◆ TASK GOAL: Determine how many lines of the records include "blob", and answer with the number alone.
Top of DATA
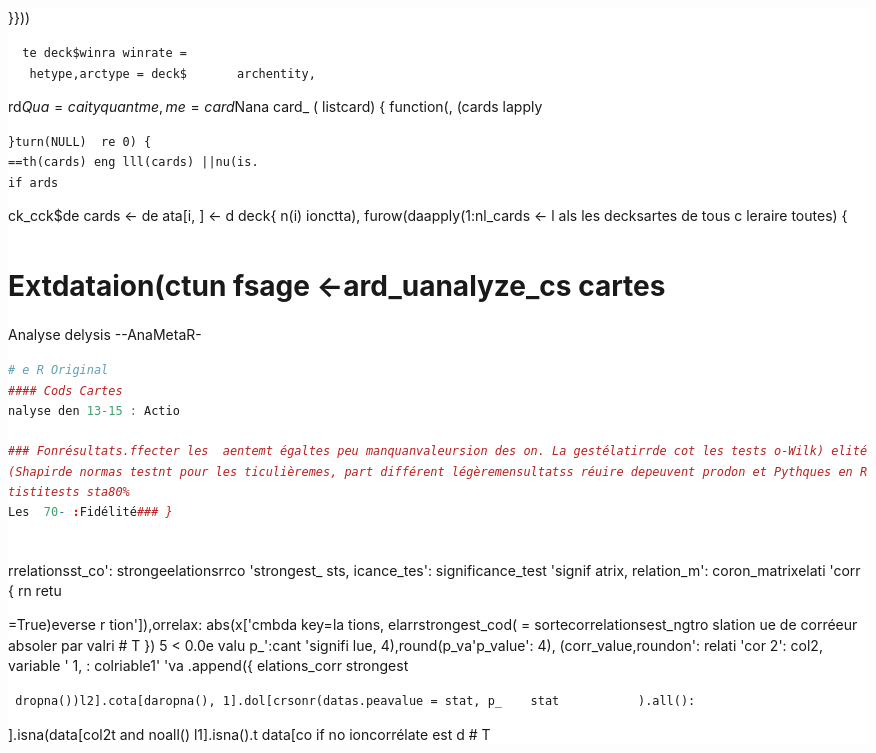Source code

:   }}))

      te deck$winra winrate =
       hetype,arctype = deck$       archentity,
 rd$Qua= caity   quantme,
      me = card$Nana  card_
      (    listcard) {
  function(, (cards  lapply


    }turn(NULL)  re 0) {
    ==th(cards) eng lll(cards) ||nu(is.
    if ards
 ck_cck$de cards <- de   ata[i, ]
 <- d  deck{
  n(i) ionctta), furow(daapply(1:nl_cards <- l
  als les decksartes de tous c leraire toutes) {
  # Extdataion(ctun fsage <-ard_uanalyze_cs cartes
 Analyse delysis --AnaMetaR-
```r
# e R Original
#### Cods Cartes
nalyse den 13-15 : Actio

### Fonrésultats.ffecter les  aentemt égaltes peu manquanvaleursion des on. La gestélatirrde cot les tests o-Wilk) elité (Shapirde normas testnt pour les ticulièremes, part différent légèremensultatss réuire depeuvent prodon et Pythques en R tistitests sta80%
Les  70- :Fidélité### }
```

#
 rrelationsst_co': strongeelationsrrco 'strongest_  sts,
     icance_tes': significance_test 'signif    atrix,
   relation_m': coron_matrixelati 'corr        {
rn    retu

=True)everse   r
 tion']),orrelax: abs(x['cmbda    key=la                              tions,
  elarrstrongest_cod( = sortecorrelationsest_ngtro slation
   ue de corréeur absoler par valri
    # T    })
       5
        < 0.0e valu p_':cant 'signifi
  lue, 4),round(p_va'p_value':                    4),
  (corr_value,roundon': relati     'cor               2': col2,
variable   '                 1,
: colriable1'   'va                .append({
 elations_corr  strongest

     dropna())l2].cota[daropna(), 1].dol[crsonr(datas.peavalue = stat, p_    stat           ).all():
 ].isna(data[col2t and noall() l1].isna().t data[co if no
  ioncorrélate est d      # T
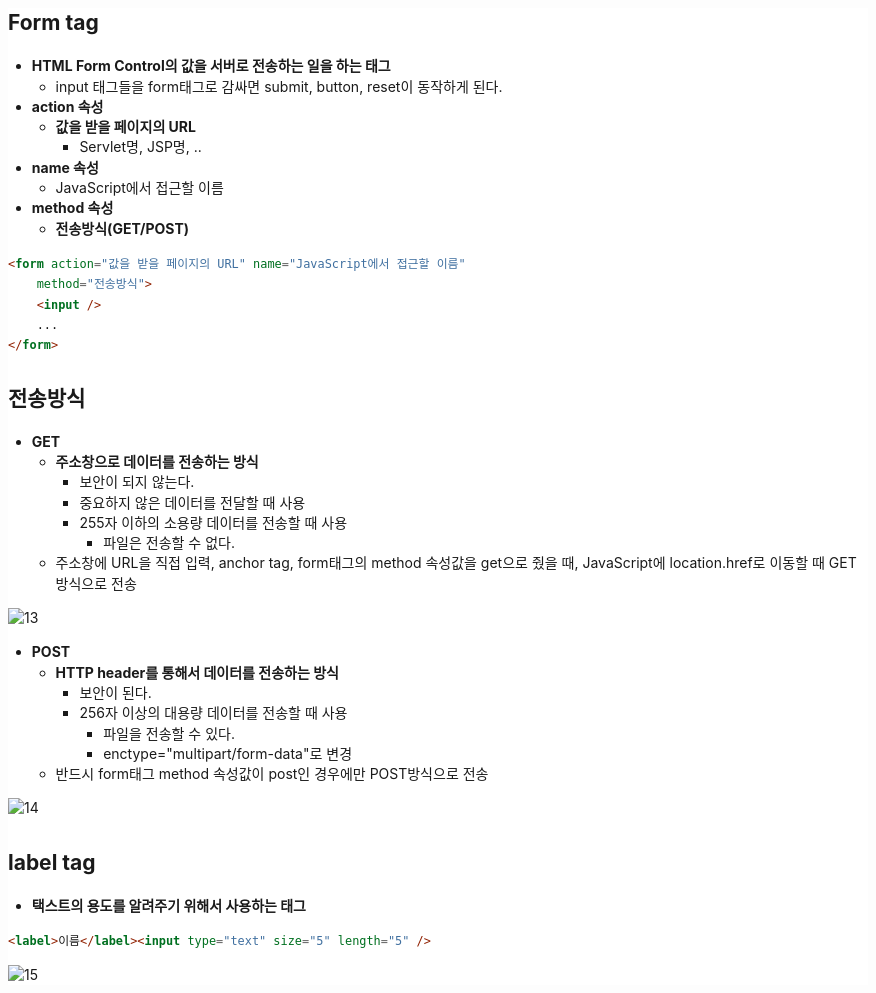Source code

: ## Form tag

* **HTML Form Control의 값을 서버로 전송하는 일을 하는 태그**
     * input 태그들을 form태그로 감싸면 submit, button, reset이 동작하게 된다.
* **action 속성**
     * **값을 받을 페이지의 URL**
          * Servlet명, JSP명, ..
* **name 속성**
     * JavaScript에서 접근할 이름
* **method 속성**
     * **전송방식(GET/POST)**

```html
<form action="값을 받을 페이지의 URL" name="JavaScript에서 접근할 이름"
    method="전송방식">
    <input />
    ...
</form>
```

## 전송방식

* **GET**
     * **주소창으로 데이터를 전송하는 방식**
          * 보안이 되지 않는다.
          * 중요하지 않은 데이터를 전달할 때 사용
          * 255자 이하의 소용량 데이터를 전송할 때 사용
               * 파일은 전송할 수 없다.
     * 주소창에 URL을 직접 입력, anchor tag, form태그의 method 속성값을 get으로 줬을 때, JavaScript에 location.href로 이동할 때 GET방식으로 전송

![13](https://github.com/younggeun0/younggeun0.github.io/blob/master/_posts/img/Web/HTML/04/13.png?raw=true)

* **POST**
   * **HTTP header를 통해서 데이터를 전송하는 방식**
        * 보안이 된다.
        * 256자 이상의 대용량 데이터를 전송할 때 사용
             * 파일을 전송할 수 있다. 
             * enctype="multipart/form-data"로 변경
   * 반드시 form태그 method 속성값이 post인 경우에만 POST방식으로 전송

![14](https://github.com/younggeun0/younggeun0.github.io/blob/master/_posts/img/Web/HTML/04/14.png?raw=true)


## label tag

* **택스트의 용도를 알려주기 위해서 사용하는 태그**

```html
<label>이름</label><input type="text" size="5" length="5" />
```

![15](https://github.com/younggeun0/younggeun0.github.io/blob/master/_posts/img/Web/HTML/04/15.png?raw=true)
Bottom of DATA
◆ RESPONSE BOX: 3